━━ PROVIDED DATA

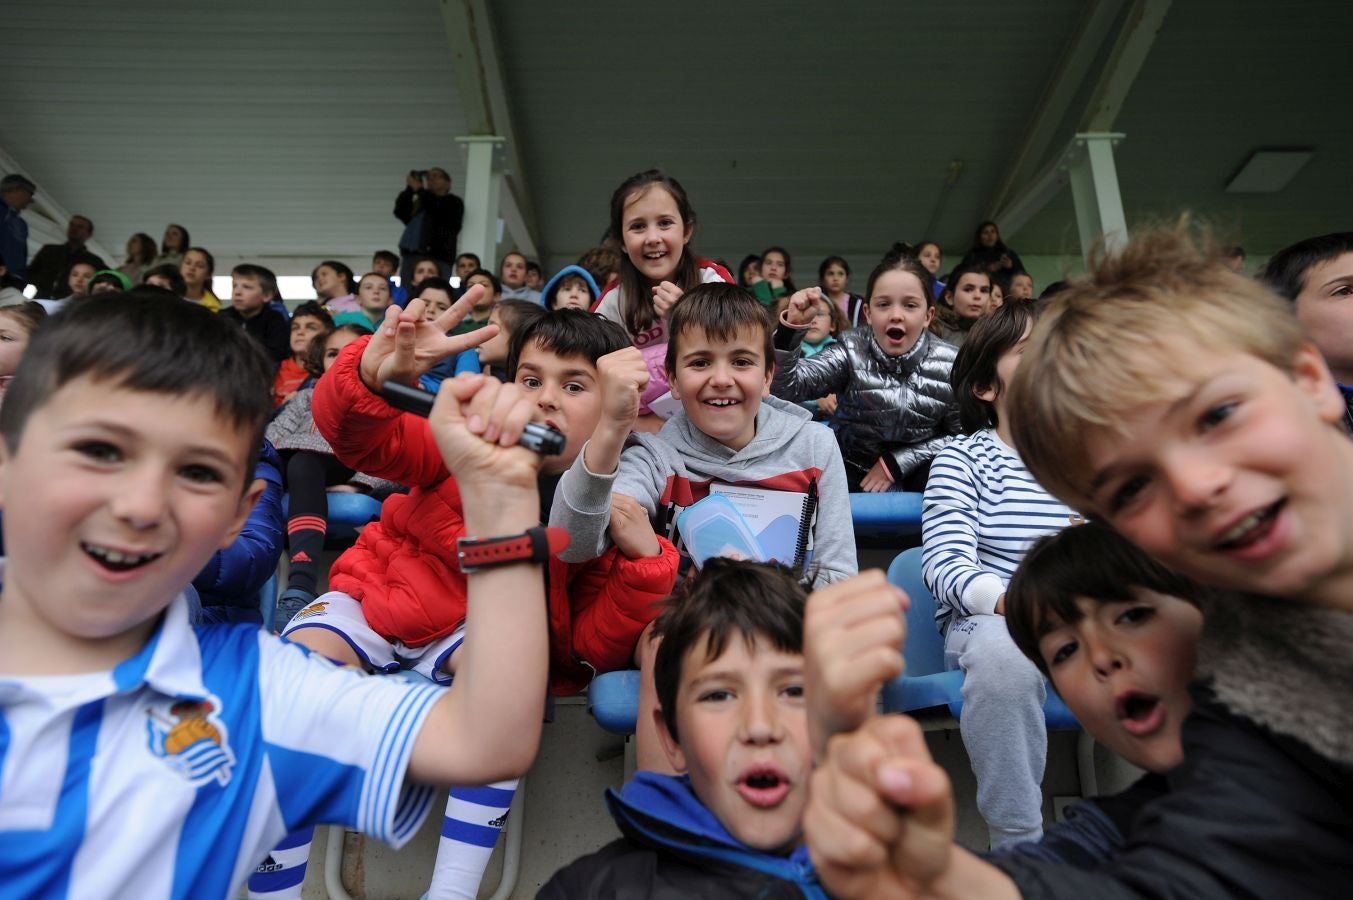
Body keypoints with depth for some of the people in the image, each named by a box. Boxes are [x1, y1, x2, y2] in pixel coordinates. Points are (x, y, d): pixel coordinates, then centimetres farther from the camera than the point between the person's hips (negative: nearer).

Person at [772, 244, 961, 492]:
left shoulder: (950, 365, -7)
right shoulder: (851, 351, -11)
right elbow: (783, 388, -22)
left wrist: (896, 462, -12)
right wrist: (791, 326, -37)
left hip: (919, 475, -1)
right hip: (855, 474, 1)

━━━━

-- ASSIGNED TASK --
Output nothing but the lines from the one that contains "right elbow: (783, 388, -22)" through the final line of the entries above, exactly as they appear.

-- EXERCISE SOLUTION --
right elbow: (783, 388, -22)
left wrist: (896, 462, -12)
right wrist: (791, 326, -37)
left hip: (919, 475, -1)
right hip: (855, 474, 1)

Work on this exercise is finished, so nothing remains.